Modelling nitrogen loads at the catchment scale under the influence of land use

• Published in: Physics and chemistry of the earth. Parts A/B/C Vol. 29; no. 11; pp. 811 - 819
• Main Authors: Payraudeau, S, Cernesson, F, Tournoud, M.G, Beven, K.J
• Format: Journal Article
• Language: English
• Published: Elsevier Ltd 2004; Elsevier [2002-....]

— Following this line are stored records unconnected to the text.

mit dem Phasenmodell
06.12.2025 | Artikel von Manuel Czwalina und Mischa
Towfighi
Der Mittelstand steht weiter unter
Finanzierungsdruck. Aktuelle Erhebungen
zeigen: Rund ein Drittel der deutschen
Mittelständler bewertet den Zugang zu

• Subjects: Earth Sciences; Hydrology; Land use; Model sensitivity; Prediction uncertainty; Sciences of the Universe; Water quality model; France; MED, Western Mediterranean; Water quality model; Model sensitivity; Prediction uncertainty; Land use
• ISSN: 1474-7065; 1873-5193
• DOI: 10.1016/j.pce.2004.05.008

Land use data are essential for water quality models. Pollutant inputs to streams are indeed a direct function of human activities that can be represented, at least approximately, in terms of land use. Remote sensing is a valuable data source to determine the land use on a catchment. However the land use data obtained by this kind of information are subject to significant uncertainties, including misclassification or categorical uncertainty. This paper presents a method to analyse the impact of the land use categorical uncertainty on the responses of a nitrogen load model at the outlet of a catchment. We use the POL model, a semi-distributed event-based model on a French Mediterranean rural catchment and we focus on agricultural land use. First, the sensitivity analysis realised by simulations considering a uniform land use on the catchment, shows a great sensitivity of the estimated load to the land use change. Second, the categorical land use uncertainty is analysed on a total nitrogen load prediction set calculated with randomly generated land use maps consistent with the confusion matrix that characterizes misclassification of land use. Thus, from 1% to 10% of misclassified agricultural area results in a variation of almost 40% on nitrogen loads for the three studied events. Misclassified areas explain from 46% to 75% of the variance of the estimated nitrogen load. These first results illustrate the importance of sensitivity and uncertainty analyses to improve the confidence of a water quality model and need to be extended to other input data sets.